• [TEKS BACAAN]
►

Jumat, 11 November 2011

Kayla Putri Alunandhika Kurniawan, Putriku.

Saat bibir mungil, jemari kecil dan bola matamu terbuka sedikit, hati ayah menjadi mekar berbunga, sebab disitulah saat-saat laki-laki menempatkan harga dirinya setinggi langit. Betapa saat itu ayah menjadi lelaki sejati, yang sukses dalam pembuktian penjelmaan sebentuk keturunan. Satu persatu ayah amati kembali bentuk ciptaan langit kepada sang putri. Cantik, ya, ia harus cantik! Sehat, ya ia harus sehat! Pikir ayah saat itu.
Hati yang mekar kembali merekah. Air mata muncul di ujung pelupuk. Inilah tanggung jawab ayah, yang akan mengantar kamu pada pendewasaannya. Sebagai bayi kamu harus memperoleh asupan cukup. Hidup teratur dan mulai mengerti segala tata atur dalam sebuah kehidupan. Kapan boleh menangis, kapan waktu tertawa dan bermanja-manja… terus .. dan terus sampai masa balita.
Urusan pendidikan, sekolah yang menjadi tempat penitipan mengarungi ilmu segala rupa, akan dipilih lagi oleh ayah dengan sejuta harapan. Lagi-lagi ayah ingin melihat anak perempuannya pintar, sanggup merengkuh apapun yang dicitakannya nanti. Terus berlangsung sampai masa remaja…, dan di sinilah kembali ayah was-was…
Harapan ayah ingin anak perempuannya yaitu kamu selamat. Lepas dari segala sentuhan nakal anak remaja lain. Jauh dari gangguan lelaki yang kelak akan menjadi pautan hatimu. Mulailah rasa was-was kembali memuncak, saat kau sudah berani berpegangan tangan dengan perjaka yang sudah mulai sering bertandang ke rumah. Waktu untuk ayah pasti berkurang…. dan kamu mulai tak mau diajak kelewat sering dengan ayah..
Harapan ayah kepadamu begitu besar. Menjelang pendewasaanmu tentu ayah sudah ingin kamu lengkap. Menjadi perempuan perkasa yang dihormati banyak orang karena istimewa. Menjadi bahan lirikan puluhan mata lelaki karena kamu jelita.
Dari segalanya yang terbesit di dada, ayah ingin sekali melihat kamu menjadi perempuan yang tumbuh menjadi wanita dewasa, dengan membubungkan harga diri, mendapatkan jodoh terbaik, dan selalu merasa mutlak punya urat malu. Ya, urat malu. Bila perempuan sudah tak tertempel rasa malu, tentu segala hal bisa berlangsung secara barbar, mencengangkan, bahkan mungkin menjijikkan. Waktu bergulir sering tak sengaja diamati, padahal kerikil tajam dan pucuk gangguan khilaf ada di kiri kanan. Ayah tetap berharap, kelak kamu bisa mengatasi segala hal itu.

◄

• [BAGIAN DATA]
►

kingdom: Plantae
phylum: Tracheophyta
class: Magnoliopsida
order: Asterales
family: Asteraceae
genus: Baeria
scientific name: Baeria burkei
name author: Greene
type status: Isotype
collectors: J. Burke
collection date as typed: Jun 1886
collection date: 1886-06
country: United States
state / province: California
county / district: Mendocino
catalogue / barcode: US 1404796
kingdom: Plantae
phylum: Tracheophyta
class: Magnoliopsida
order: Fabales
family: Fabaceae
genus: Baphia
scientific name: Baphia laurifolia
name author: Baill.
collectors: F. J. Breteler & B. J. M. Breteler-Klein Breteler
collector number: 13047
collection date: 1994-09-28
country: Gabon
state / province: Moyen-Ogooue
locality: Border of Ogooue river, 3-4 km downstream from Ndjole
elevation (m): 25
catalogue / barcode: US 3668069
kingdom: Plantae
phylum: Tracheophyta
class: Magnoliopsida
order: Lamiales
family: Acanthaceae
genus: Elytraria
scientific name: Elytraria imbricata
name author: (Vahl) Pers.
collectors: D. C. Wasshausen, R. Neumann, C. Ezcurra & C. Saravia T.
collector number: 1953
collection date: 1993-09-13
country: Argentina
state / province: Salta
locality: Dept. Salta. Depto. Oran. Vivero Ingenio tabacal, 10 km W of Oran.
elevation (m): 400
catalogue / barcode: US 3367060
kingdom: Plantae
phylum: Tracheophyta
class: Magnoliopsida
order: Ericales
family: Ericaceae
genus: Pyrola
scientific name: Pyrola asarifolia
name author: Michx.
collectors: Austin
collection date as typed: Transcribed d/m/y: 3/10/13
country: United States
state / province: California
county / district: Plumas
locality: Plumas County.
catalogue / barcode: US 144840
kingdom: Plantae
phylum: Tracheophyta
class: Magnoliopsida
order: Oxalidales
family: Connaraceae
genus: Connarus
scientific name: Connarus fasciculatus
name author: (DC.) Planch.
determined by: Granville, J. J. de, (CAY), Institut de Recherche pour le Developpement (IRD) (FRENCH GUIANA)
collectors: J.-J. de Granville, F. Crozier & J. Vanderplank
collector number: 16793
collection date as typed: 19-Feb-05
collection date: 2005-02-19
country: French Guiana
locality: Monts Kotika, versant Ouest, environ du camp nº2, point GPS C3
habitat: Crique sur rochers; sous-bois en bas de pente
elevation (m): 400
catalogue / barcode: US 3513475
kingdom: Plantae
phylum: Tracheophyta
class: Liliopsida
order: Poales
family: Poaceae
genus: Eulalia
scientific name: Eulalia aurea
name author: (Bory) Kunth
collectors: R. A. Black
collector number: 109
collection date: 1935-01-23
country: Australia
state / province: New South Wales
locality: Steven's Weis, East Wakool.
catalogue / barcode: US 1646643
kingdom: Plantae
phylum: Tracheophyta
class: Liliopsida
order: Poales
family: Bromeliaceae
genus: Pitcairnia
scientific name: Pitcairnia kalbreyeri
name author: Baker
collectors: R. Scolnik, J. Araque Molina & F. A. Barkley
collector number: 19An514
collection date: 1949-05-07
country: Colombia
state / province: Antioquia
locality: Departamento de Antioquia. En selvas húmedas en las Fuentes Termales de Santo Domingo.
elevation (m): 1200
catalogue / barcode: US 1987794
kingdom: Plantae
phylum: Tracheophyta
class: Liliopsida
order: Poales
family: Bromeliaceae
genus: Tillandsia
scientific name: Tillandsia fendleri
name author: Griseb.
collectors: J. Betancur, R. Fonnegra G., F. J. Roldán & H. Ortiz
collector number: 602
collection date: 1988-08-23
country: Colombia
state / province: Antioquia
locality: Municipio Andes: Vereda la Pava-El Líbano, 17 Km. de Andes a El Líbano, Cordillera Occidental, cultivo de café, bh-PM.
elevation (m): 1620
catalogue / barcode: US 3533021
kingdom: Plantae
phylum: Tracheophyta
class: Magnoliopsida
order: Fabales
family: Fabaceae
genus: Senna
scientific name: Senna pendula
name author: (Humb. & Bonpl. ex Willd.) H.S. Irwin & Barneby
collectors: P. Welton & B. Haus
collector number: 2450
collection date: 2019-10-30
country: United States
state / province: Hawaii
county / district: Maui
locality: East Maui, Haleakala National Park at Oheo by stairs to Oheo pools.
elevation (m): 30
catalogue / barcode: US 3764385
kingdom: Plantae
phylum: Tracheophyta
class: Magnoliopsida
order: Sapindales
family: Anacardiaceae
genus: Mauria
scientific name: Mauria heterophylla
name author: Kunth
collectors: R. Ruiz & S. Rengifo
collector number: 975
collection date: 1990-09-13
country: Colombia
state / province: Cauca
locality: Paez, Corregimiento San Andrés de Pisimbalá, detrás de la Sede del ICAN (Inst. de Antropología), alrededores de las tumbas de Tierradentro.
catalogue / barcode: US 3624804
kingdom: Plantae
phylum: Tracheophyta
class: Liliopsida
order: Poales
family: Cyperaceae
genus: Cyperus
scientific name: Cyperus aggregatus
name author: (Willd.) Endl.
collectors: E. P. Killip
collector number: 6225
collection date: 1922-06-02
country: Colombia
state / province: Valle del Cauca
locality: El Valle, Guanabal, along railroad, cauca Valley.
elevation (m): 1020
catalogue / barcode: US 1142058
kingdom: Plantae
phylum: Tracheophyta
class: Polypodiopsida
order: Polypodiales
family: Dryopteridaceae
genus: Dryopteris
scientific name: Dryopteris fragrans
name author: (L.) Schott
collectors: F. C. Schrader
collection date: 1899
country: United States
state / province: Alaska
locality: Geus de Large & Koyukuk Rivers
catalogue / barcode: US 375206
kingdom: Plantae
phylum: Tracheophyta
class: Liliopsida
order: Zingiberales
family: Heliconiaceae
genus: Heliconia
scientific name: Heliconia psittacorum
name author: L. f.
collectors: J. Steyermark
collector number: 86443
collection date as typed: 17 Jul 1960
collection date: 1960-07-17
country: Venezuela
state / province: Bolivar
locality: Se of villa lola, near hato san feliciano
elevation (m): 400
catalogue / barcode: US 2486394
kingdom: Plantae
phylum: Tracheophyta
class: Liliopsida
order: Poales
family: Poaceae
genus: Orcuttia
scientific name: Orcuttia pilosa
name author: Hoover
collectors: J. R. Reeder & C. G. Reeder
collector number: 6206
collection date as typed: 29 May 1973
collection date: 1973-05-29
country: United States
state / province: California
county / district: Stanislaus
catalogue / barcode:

◄

• [PETUNJUK LATIHAN]
a) Dalam teks bacaan, ayah ingin putrinya tumbuh menjadi wanita dewasa dengan tiga hal yang disebutkan setelah kata "dengan". Sebutkan ketiganya.
b) Tolong ubah baris data, mulai dari baris yang memuat "collectors: D. C." hingga baris yang memuat "county / district: Plumas", menjadi daftar bernomor tanpa baris kosong. Kedua baris batas itu ikut dimasukkan.

• [JAWABAN TIAP SOAL]
a)
- membubungkan harga diri
- mendapatkan jodoh terbaik
- selalu merasa mutlak punya urat malu

b)
1. collectors: D. C. Wasshausen, R. Neumann, C. Ezcurra & C. Saravia T.
2. collector number: 1953
3. collection date: 1993-09-13
4. country: Argentina
5. state / province: Salta
6. locality: Dept. Salta. Depto. Oran. Vivero Ingenio tabacal, 10 km W of Oran.
7. elevation (m): 400
8. catalogue / barcode: US 3367060
9. kingdom: Plantae
10. phylum: Tracheophyta
11. class: Magnoliopsida
12. order: Ericales
13. family: Ericaceae
14. genus: Pyrola
15. scientific name: Pyrola asarifolia
16. name author: Michx.
17. collectors: Austin
18. collection date as typed: Transcribed d/m/y: 3/10/13
19. country: United States
20. state / province: California
21. county / district: Plumas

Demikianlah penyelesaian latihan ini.